* _CHALLENGE_: In the listing below, copy every line from the one containing "scientific name: Bursera crenata" down to the one containing "genus: Cheirostylis", both included.

* _SOURCE RECORDS_:
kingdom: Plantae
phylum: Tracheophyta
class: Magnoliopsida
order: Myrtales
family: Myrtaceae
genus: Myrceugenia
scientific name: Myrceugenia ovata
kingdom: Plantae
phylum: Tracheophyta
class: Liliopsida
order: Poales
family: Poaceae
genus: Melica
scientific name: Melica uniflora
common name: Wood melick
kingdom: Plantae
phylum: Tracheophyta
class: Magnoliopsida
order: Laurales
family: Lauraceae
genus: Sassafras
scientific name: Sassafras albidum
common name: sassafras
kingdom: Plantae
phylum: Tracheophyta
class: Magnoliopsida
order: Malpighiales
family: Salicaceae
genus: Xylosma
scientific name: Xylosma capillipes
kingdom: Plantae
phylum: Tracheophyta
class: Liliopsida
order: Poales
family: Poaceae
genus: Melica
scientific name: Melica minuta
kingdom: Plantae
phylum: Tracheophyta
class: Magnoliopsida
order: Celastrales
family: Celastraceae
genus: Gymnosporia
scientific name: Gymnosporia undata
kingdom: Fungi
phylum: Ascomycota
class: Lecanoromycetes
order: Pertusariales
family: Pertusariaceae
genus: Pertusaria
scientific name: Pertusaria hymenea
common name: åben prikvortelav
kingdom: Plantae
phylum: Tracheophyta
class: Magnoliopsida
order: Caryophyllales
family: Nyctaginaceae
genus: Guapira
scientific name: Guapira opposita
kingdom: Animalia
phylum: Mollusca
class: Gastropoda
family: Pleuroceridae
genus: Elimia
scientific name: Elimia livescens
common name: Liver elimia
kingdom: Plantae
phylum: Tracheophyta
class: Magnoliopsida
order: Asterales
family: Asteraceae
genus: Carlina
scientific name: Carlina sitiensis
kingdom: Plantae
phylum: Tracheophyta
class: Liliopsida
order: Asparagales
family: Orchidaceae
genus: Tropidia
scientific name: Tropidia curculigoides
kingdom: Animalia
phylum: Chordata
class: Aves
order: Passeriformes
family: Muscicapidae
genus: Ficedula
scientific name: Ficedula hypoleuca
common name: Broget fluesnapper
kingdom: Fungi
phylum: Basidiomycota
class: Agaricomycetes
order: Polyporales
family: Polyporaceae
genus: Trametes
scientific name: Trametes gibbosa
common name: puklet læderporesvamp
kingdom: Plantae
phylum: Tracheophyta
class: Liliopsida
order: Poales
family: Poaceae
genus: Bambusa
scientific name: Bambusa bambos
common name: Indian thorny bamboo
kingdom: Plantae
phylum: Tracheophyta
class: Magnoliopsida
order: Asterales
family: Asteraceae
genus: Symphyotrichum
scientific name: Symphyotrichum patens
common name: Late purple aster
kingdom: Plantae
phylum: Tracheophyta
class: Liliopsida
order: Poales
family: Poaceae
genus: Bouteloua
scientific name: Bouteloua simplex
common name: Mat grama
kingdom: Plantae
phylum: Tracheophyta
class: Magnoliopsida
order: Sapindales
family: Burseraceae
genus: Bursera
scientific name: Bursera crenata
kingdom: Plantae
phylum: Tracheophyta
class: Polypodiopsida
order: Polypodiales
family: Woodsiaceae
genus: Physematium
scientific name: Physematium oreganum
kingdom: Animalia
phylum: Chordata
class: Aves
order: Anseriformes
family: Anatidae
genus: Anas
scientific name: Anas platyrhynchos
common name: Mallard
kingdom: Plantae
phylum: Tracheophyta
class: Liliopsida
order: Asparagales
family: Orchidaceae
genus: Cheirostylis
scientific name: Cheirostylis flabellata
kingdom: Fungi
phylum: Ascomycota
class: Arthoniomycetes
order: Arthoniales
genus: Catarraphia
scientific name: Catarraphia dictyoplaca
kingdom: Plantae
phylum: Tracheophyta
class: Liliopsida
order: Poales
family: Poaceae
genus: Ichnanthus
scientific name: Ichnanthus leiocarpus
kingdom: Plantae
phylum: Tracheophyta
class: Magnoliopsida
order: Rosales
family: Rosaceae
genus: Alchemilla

* _TASK RESULT_:
scientific name: Bursera crenata
kingdom: Plantae
phylum: Tracheophyta
class: Polypodiopsida
order: Polypodiales
family: Woodsiaceae
genus: Physematium
scientific name: Physematium oreganum
kingdom: Animalia
phylum: Chordata
class: Aves
order: Anseriformes
family: Anatidae
genus: Anas
scientific name: Anas platyrhynchos
common name: Mallard
kingdom: Plantae
phylum: Tracheophyta
class: Liliopsida
order: Asparagales
family: Orchidaceae
genus: Cheirostylis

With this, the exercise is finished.